Le Quotidien – Comment le Dr Le Scouarnec a-t-il attiré votre attention ?
Dr Thierry Bonvalot – J’avais appris par la presse locale sa condamnation pour détention de fichiers pédophiles, puis j’ai noté la manière troublante dont il avait pris fait et cause pour un collègue accusé de viol, un radiologue qui sera par la suite condamné à 18 ans de prison ; enfin j’avais été alerté par un grave loupé qu’il avait commis lors d’une intervention sur un enfant et par son refus de s’en expliquer auprès des parents.

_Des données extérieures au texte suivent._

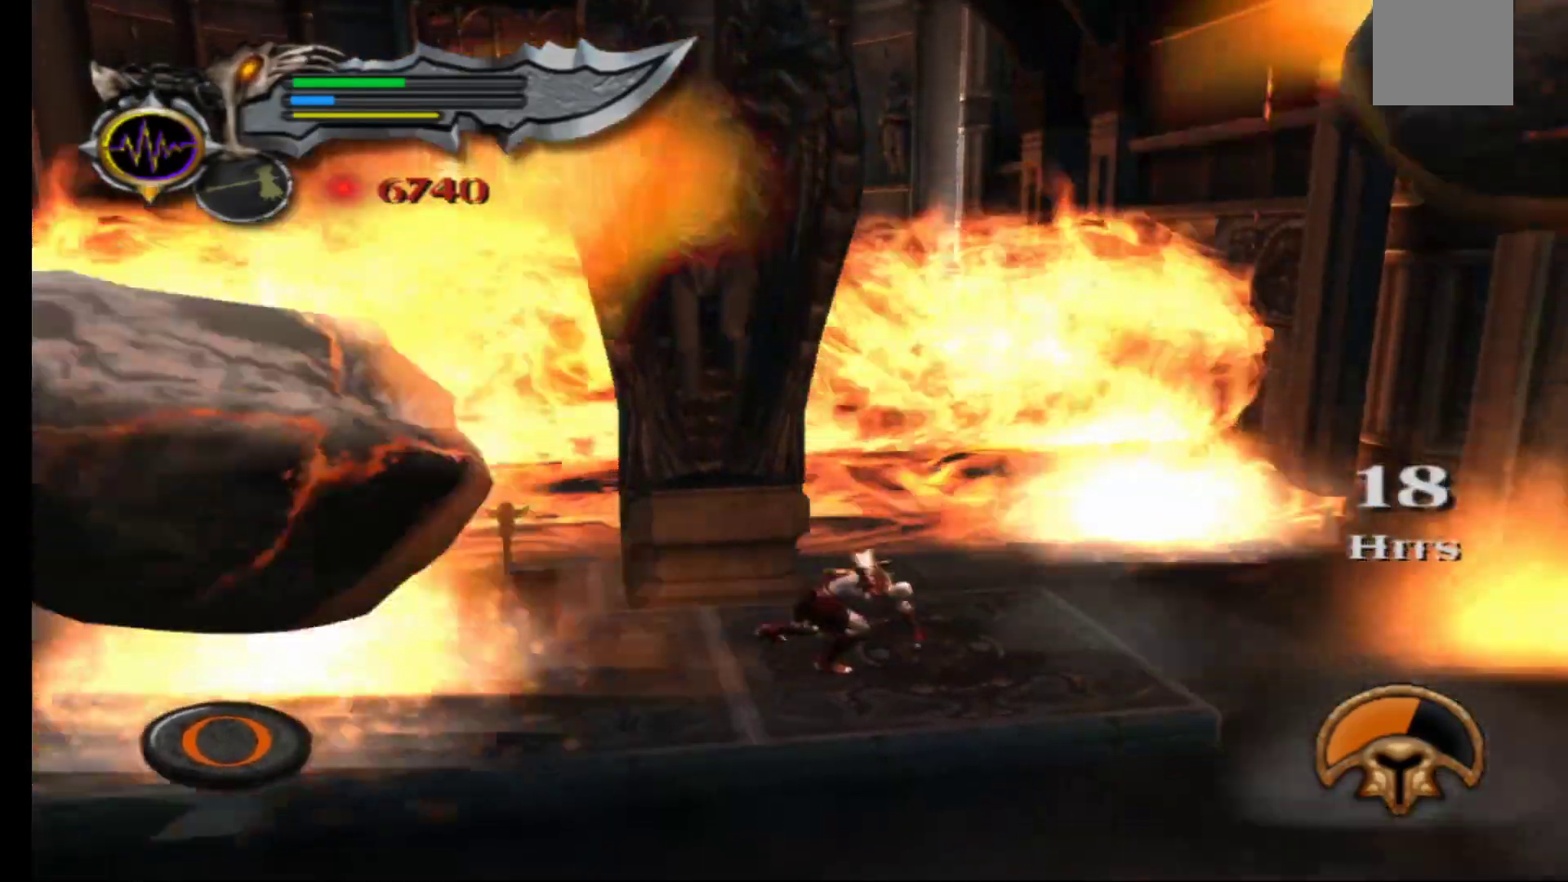
{"dt_ms": 500, "buttons": [], "left_stick": "center", "right_stick": "center", "events": [[83, "B", "up"], [167, "B", "down"], [267, "B", "up"], [350, "B", "down"], [450, "B", "up"]]}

Comment pouviez-vous être certain d’avoir affaire à un pédophile qui passait à l’acte dans ses fonctions hospitalières ?
Quand je l’ai rencontré, il ignorait probablement que j’étais informé de sa condamnation par le tribunal de Vannes et que j’étais psychiatre. Et il était alcoolisé. Je l’ai interrogé sur l’opération qui s’était mal passée et il s’est alors vautré dans une revendication ultra-perverse des événements qui s’étaient produits au bloc, en se livrant à un festival de métaphores sexuelles. Il m’a carrément décrit ses gestes opératoires comme une relation sexuelle violente. C’était totalement bluffant : cet homme qui redoublait de précautions pour ne pas se faire prendre, tout à coup m’a livré à nu son visage de pervers à l’état pur. C’est souvent ainsi avec les pervers : quand on les fait sortir de leur scénario bien contrôlé, ils pètent les plombs et ils deviennent alors très mauvais. Je lui ai dit qu’il était dangereux et qu’il devait démissionner de l’hôpital. Pour toute réponse, il s’est foutu de moi. Pour lui, c’était moi qui avais des problèmes sexuels !
Quels éléments avez-vous mentionnés dans le courrier que vous avez adressé au directeur du CH ?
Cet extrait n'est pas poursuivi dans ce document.